Saturday morning jabbering

Chris-hayes-memorial-day


Most weekend mornings, Partner and I watch a program called “Up with Chris Hayes.” Chris is a bright-looking young man with hipster glasses, who moderates one of those political-panel shows featuring people you’ve never heard of discussing issues of the day.

 

 

The problem on Chris’s show is that nothing really gets said.

 

 

Chris himself is a big part of the problem. He’s a jabberer. He’s obviously very bright, but he asks questions that turn into ten-sentence essays, and he continually interrupts himself, talking at top speed, because his mind is (obviously) working so very very quickly.

 

 

Unfortunately, his guests (consciously or unconsciously) follow suit. They jabber, and interrupt themselves, and one another. It’s like listening to dogs barking at one another in an animal-rescue facility.

#### [COLLECTED MATERIAL]

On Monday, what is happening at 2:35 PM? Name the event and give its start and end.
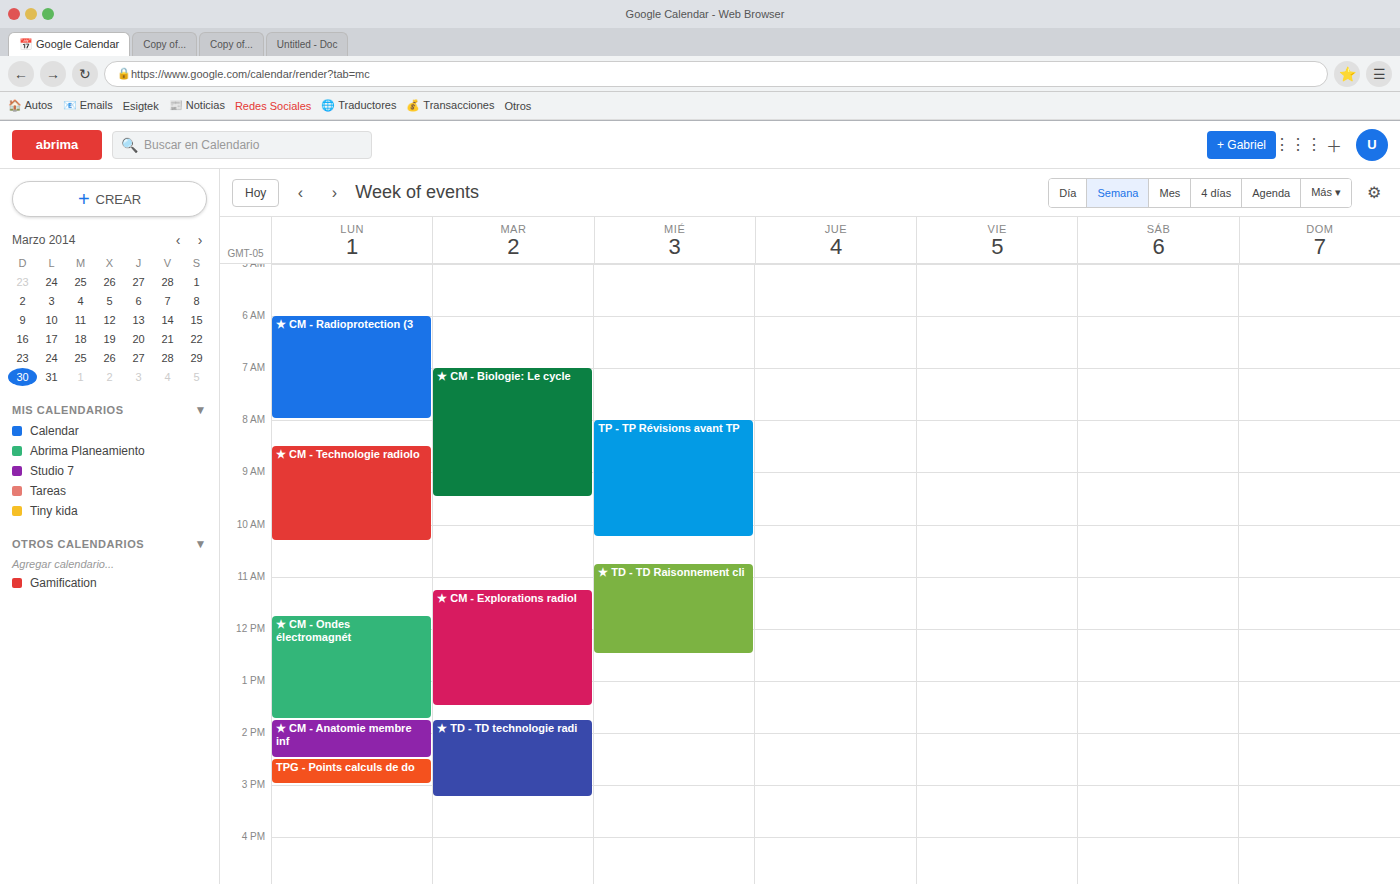
"TPG - Points calculs de do", 2:30 PM to 3:00 PM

#### [REQUIRED WORK]
Could you reproduce the Chris Hayes show piece between "The problem on" and "very very quickly.", inclusive, swapping "jabberer" for "chatterbox"?

#### [RESPONSE BELOW]
The problem on Chris’s show is that nothing really gets said.

 

 

Chris himself is a big part of the problem. He’s a chatterbox. He’s obviously very bright, but he asks questions that turn into ten-sentence essays, and he continually interrupts himself, talking at top speed, because his mind is (obviously) working so very very quickly.